**Work instructions**: Filter the lines below, keeping each one that holds "Diagrama".

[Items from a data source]
┄┄┄┄┄┄┄┄┄┄
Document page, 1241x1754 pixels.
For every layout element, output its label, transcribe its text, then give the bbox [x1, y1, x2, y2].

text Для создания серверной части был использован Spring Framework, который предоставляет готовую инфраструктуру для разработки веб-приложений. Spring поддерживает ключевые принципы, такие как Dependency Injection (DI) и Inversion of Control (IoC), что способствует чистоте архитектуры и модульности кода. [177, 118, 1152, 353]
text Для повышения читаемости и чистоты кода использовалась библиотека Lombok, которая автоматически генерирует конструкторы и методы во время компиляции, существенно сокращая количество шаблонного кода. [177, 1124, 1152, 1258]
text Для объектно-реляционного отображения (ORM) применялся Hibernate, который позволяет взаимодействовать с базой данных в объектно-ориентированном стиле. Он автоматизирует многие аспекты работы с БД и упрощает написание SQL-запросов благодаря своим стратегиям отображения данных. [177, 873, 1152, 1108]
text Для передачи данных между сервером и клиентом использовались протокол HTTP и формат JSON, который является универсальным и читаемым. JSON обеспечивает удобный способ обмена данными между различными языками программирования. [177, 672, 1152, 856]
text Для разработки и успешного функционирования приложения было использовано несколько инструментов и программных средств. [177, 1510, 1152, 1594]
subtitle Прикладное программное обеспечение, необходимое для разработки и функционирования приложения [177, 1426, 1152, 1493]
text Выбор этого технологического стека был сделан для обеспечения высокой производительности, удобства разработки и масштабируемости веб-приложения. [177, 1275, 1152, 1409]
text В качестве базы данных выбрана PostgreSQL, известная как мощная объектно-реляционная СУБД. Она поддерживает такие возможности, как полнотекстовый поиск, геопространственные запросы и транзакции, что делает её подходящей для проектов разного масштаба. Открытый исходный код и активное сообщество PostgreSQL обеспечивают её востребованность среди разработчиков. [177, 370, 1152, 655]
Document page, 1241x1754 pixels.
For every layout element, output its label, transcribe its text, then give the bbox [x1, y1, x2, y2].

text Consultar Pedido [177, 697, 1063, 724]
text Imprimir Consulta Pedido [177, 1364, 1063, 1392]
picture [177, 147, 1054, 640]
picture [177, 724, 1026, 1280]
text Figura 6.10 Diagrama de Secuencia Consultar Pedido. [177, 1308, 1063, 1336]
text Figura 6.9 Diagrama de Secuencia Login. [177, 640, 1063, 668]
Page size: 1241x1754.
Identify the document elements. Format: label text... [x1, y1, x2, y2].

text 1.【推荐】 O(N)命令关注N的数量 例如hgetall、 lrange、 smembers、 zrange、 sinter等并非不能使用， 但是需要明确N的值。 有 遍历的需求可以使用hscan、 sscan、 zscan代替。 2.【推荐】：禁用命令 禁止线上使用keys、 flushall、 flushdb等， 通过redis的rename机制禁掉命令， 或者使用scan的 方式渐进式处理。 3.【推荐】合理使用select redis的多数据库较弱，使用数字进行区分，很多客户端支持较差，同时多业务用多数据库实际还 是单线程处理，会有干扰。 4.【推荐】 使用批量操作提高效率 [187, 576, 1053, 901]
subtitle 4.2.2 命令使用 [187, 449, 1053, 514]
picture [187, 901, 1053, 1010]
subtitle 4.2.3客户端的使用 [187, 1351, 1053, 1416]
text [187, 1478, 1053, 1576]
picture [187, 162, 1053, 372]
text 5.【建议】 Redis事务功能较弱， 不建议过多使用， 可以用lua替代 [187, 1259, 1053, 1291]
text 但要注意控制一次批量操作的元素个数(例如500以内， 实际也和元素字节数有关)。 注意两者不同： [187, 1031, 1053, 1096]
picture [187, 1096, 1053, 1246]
┄┄┄┄┄┄┄┄┄┄
**Response area**:
text Figura 6.10 Diagrama de Secuencia Consultar Pedido. [177, 1308, 1063, 1336]
text Figura 6.9 Diagrama de Secuencia Login. [177, 640, 1063, 668]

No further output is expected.